— What to do —
From the first line through the line containing "winnable seats as", transcribe the records exactly and include no other lines.

— Stored data —

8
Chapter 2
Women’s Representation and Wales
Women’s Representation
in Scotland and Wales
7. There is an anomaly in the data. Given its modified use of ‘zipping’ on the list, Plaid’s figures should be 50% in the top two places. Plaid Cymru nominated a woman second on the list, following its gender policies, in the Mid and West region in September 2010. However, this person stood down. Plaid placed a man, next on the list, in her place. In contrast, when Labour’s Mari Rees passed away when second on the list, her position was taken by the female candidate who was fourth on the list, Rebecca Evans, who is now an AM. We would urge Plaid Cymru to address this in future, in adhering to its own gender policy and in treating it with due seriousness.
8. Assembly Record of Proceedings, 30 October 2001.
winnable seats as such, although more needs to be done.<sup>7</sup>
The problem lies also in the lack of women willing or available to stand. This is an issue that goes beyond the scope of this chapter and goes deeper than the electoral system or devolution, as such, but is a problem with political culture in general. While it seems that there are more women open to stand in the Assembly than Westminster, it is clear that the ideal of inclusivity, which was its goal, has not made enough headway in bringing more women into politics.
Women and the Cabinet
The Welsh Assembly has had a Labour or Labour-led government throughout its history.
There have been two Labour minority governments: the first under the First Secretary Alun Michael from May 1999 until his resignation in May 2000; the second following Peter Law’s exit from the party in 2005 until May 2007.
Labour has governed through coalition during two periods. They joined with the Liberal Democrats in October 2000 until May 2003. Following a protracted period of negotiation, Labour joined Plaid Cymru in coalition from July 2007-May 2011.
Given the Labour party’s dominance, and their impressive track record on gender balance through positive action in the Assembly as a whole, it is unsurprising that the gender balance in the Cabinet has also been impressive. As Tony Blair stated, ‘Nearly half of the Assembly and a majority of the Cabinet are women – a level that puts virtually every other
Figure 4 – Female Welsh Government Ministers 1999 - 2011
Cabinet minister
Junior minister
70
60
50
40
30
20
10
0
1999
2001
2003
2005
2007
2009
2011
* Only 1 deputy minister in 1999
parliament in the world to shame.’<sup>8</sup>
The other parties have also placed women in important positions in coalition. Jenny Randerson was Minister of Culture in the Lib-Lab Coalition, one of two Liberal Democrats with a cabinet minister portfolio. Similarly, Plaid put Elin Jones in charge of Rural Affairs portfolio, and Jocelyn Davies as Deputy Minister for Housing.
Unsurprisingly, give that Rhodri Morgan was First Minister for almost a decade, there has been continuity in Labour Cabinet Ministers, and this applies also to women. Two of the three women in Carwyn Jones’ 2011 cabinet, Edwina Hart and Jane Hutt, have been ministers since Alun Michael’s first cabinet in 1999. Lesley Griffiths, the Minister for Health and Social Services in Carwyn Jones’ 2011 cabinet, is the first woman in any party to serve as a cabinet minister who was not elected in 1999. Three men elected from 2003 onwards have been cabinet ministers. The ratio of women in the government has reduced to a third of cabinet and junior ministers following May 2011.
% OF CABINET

— Response —
8
Chapter 2
Women’s Representation and Wales
Women’s Representation
in Scotland and Wales
7. There is an anomaly in the data. Given its modified use of ‘zipping’ on the list, Plaid’s figures should be 50% in the top two places. Plaid Cymru nominated a woman second on the list, following its gender policies, in the Mid and West region in September 2010. However, this person stood down. Plaid placed a man, next on the list, in her place. In contrast, when Labour’s Mari Rees passed away when second on the list, her position was taken by the female candidate who was fourth on the list, Rebecca Evans, who is now an AM. We would urge Plaid Cymru to address this in future, in adhering to its own gender policy and in treating it with due seriousness.
8. Assembly Record of Proceedings, 30 October 2001.
winnable seats as such, although more needs to be done.<sup>7</sup>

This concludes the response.